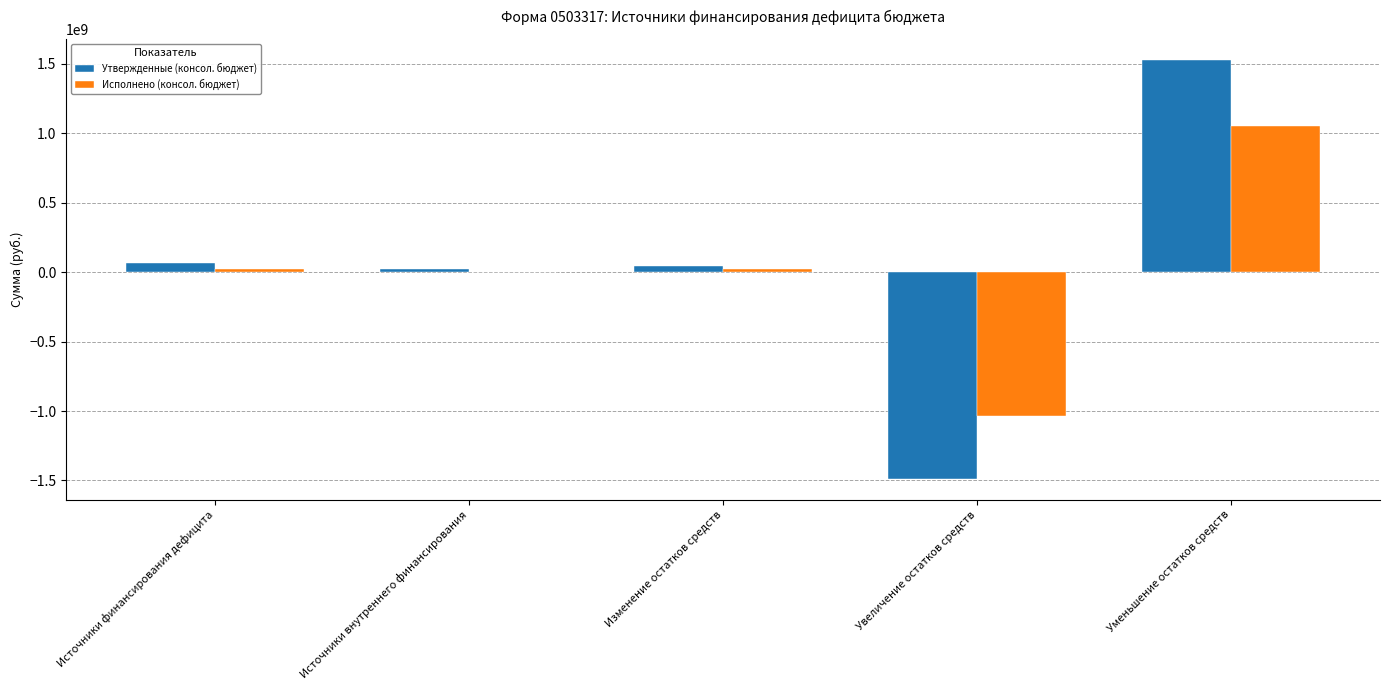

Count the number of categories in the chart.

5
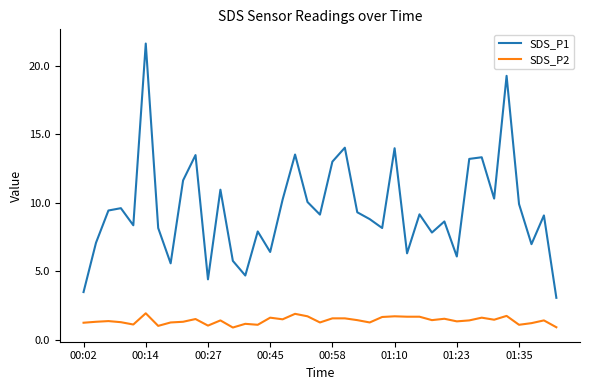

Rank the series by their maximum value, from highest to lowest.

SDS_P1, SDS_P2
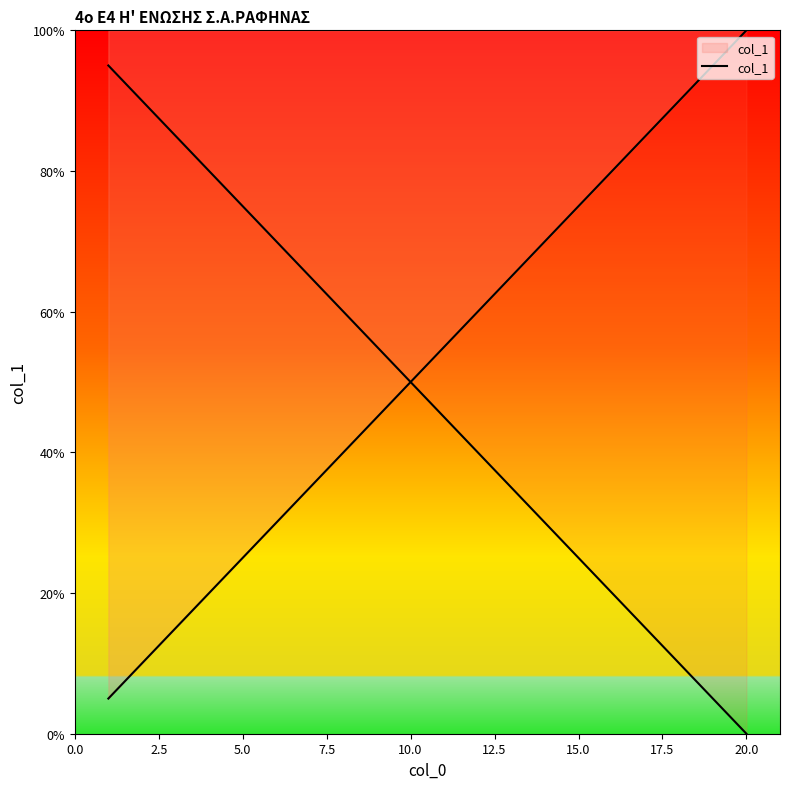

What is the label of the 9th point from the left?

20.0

What is expected: Repeat the text of all the entries above word for word, leaving out the pictures.

Task response:
Count the number of categories in the chart.

5

Rank the series by their maximum value, from highest to lowest.

SDS_P1, SDS_P2

What is the label of the 9th point from the left?

20.0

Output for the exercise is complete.